What you need to do »
Starting at the first line of the data, print each line verbatim up to and including the line bearing "会议强调，今年是全面贯彻党的", omitting pictures.

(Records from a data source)
== Segment start ==

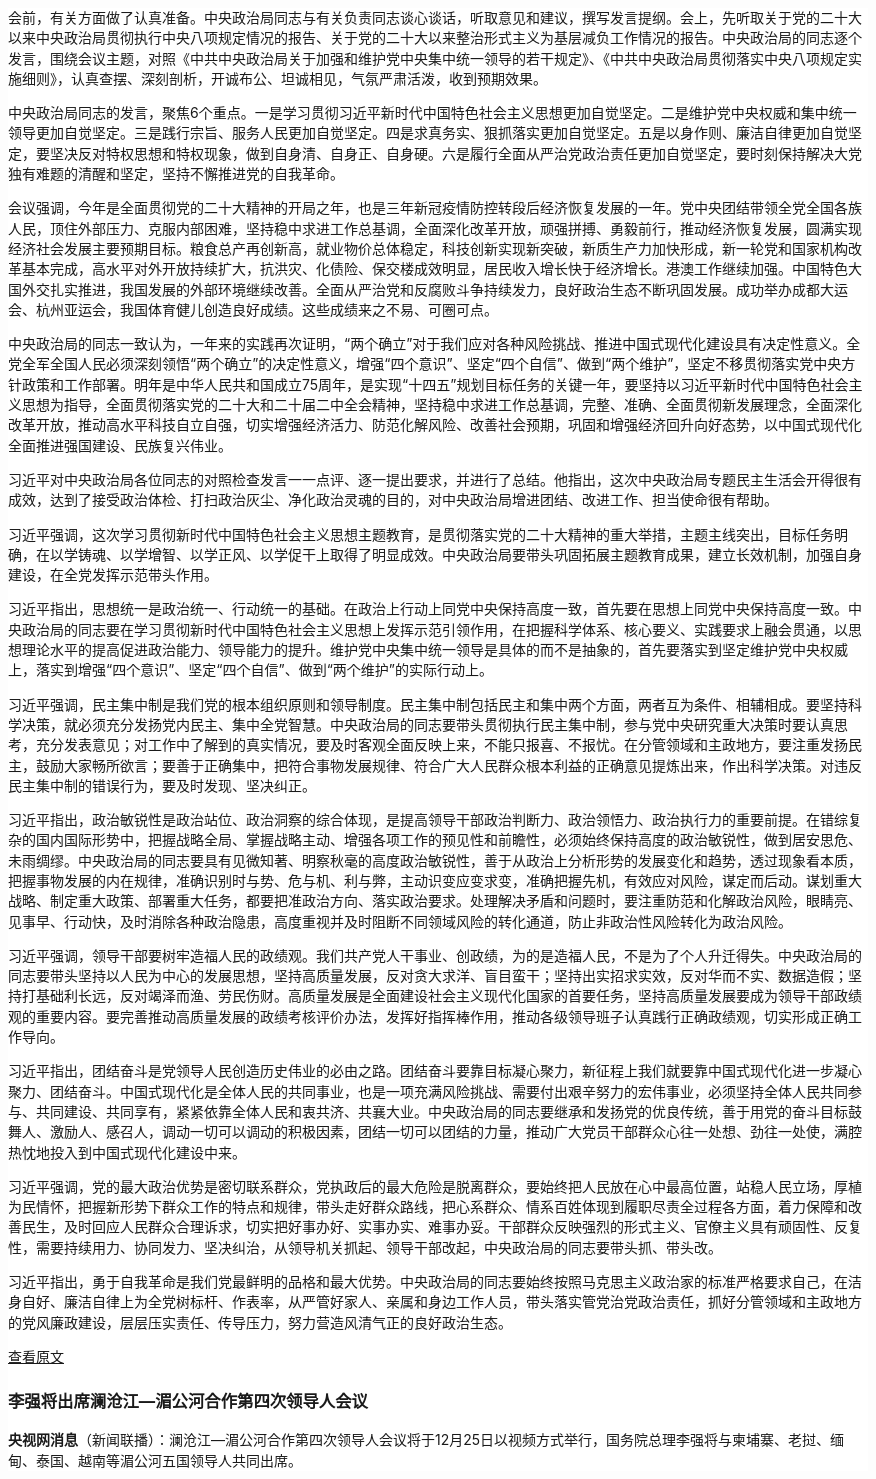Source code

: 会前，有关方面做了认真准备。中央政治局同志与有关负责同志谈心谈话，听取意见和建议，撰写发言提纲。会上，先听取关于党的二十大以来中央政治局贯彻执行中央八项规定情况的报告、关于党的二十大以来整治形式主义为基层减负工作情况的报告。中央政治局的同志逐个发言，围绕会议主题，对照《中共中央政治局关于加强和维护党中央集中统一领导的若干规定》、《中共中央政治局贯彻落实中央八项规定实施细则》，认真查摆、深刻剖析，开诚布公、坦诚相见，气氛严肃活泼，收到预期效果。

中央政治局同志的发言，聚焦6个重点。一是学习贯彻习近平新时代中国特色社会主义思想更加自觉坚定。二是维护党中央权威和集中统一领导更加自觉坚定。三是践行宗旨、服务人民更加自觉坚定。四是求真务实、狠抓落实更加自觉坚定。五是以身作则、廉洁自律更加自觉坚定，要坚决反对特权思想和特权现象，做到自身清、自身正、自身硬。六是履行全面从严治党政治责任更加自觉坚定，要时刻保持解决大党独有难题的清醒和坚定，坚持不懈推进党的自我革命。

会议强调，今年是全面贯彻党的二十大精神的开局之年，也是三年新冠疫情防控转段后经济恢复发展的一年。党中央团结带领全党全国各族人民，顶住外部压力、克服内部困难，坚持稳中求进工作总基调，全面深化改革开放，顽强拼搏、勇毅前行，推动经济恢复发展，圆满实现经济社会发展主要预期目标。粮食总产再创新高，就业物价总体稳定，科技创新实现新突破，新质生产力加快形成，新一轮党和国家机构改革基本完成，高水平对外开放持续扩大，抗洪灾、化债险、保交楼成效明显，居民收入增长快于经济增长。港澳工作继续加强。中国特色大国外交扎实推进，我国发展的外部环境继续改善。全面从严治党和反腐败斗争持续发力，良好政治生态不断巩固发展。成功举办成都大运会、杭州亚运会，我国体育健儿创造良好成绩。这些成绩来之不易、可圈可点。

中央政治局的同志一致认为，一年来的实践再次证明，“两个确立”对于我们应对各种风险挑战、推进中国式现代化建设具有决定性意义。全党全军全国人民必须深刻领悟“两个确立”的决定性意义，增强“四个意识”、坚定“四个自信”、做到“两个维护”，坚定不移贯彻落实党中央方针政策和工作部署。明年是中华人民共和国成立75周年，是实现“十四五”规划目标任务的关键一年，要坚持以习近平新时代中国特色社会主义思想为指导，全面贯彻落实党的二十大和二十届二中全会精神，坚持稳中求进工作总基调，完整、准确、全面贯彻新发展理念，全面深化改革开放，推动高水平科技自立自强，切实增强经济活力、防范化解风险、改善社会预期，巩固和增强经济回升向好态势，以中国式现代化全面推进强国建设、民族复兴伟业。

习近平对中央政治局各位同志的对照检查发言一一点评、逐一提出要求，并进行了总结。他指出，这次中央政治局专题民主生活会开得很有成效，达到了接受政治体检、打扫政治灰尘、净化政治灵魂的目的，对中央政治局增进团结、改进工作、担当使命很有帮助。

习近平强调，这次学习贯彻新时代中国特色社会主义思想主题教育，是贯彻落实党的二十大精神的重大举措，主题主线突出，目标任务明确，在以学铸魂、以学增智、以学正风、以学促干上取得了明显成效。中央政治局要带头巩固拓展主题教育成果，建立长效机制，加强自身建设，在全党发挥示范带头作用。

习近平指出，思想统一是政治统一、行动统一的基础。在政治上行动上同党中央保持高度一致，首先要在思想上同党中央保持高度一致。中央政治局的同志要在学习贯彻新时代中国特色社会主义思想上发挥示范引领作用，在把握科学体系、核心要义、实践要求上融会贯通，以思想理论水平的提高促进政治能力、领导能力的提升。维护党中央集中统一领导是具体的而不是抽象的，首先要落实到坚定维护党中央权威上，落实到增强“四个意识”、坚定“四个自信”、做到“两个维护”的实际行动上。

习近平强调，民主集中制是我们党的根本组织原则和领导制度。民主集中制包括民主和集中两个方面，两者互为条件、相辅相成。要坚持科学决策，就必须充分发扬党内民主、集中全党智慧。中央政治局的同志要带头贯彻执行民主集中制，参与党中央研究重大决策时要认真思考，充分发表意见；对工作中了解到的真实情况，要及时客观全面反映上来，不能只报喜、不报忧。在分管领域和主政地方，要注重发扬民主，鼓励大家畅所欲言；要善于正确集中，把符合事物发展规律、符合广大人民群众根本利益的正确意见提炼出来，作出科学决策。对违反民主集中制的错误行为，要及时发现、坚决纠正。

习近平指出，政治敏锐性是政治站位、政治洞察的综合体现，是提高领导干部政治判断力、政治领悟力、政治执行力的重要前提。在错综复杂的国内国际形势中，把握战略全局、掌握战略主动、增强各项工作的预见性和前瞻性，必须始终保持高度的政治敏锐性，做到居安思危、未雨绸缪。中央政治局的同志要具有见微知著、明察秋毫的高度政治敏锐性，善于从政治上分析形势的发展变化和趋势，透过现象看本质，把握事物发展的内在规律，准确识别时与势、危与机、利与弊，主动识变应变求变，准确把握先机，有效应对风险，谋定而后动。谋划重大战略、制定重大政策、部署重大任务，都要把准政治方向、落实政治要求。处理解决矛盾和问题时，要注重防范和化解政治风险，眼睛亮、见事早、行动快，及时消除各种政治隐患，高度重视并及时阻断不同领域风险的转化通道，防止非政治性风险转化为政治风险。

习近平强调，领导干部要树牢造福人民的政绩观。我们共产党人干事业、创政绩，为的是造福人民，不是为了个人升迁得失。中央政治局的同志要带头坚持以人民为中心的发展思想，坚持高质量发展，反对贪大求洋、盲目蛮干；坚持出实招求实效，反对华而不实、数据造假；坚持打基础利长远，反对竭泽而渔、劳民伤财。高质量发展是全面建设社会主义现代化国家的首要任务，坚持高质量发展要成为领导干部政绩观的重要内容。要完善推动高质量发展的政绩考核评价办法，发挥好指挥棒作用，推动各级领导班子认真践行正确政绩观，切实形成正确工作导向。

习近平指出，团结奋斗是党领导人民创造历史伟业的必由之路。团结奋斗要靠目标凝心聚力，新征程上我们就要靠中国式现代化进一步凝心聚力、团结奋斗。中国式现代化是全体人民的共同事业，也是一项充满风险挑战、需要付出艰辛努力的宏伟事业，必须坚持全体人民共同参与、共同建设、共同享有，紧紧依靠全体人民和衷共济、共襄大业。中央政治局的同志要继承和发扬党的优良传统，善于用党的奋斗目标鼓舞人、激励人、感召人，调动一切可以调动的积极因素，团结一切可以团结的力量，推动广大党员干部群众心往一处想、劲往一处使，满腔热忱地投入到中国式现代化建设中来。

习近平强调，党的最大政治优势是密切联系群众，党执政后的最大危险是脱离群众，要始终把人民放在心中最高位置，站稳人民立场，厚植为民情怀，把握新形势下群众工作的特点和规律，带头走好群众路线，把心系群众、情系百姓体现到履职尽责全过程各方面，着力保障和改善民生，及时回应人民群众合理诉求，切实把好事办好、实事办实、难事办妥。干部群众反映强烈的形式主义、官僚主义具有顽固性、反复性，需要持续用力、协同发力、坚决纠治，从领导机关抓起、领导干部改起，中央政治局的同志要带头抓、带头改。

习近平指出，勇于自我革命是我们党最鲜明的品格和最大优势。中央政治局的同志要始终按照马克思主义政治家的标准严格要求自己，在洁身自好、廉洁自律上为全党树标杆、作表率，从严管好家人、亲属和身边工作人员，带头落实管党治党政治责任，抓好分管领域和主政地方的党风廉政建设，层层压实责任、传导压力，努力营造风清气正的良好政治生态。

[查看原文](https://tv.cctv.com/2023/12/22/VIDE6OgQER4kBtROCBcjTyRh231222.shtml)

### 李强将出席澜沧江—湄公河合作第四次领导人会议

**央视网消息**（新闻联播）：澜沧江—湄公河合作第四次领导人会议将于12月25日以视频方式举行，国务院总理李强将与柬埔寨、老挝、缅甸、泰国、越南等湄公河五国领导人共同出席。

== Segment end ==

Response to the exercise »
Source code

: 会前，有关方面做了认真准备。中央政治局同志与有关负责同志谈心谈话，听取意见和建议，撰写发言提纲。会上，先听取关于党的二十大以来中央政治局贯彻执行中央八项规定情况的报告、关于党的二十大以来整治形式主义为基层减负工作情况的报告。中央政治局的同志逐个发言，围绕会议主题，对照《中共中央政治局关于加强和维护党中央集中统一领导的若干规定》、《中共中央政治局贯彻落实中央八项规定实施细则》，认真查摆、深刻剖析，开诚布公、坦诚相见，气氛严肃活泼，收到预期效果。

中央政治局同志的发言，聚焦6个重点。一是学习贯彻习近平新时代中国特色社会主义思想更加自觉坚定。二是维护党中央权威和集中统一领导更加自觉坚定。三是践行宗旨、服务人民更加自觉坚定。四是求真务实、狠抓落实更加自觉坚定。五是以身作则、廉洁自律更加自觉坚定，要坚决反对特权思想和特权现象，做到自身清、自身正、自身硬。六是履行全面从严治党政治责任更加自觉坚定，要时刻保持解决大党独有难题的清醒和坚定，坚持不懈推进党的自我革命。

会议强调，今年是全面贯彻党的二十大精神的开局之年，也是三年新冠疫情防控转段后经济恢复发展的一年。党中央团结带领全党全国各族人民，顶住外部压力、克服内部困难，坚持稳中求进工作总基调，全面深化改革开放，顽强拼搏、勇毅前行，推动经济恢复发展，圆满实现经济社会发展主要预期目标。粮食总产再创新高，就业物价总体稳定，科技创新实现新突破，新质生产力加快形成，新一轮党和国家机构改革基本完成，高水平对外开放持续扩大，抗洪灾、化债险、保交楼成效明显，居民收入增长快于经济增长。港澳工作继续加强。中国特色大国外交扎实推进，我国发展的外部环境继续改善。全面从严治党和反腐败斗争持续发力，良好政治生态不断巩固发展。成功举办成都大运会、杭州亚运会，我国体育健儿创造良好成绩。这些成绩来之不易、可圈可点。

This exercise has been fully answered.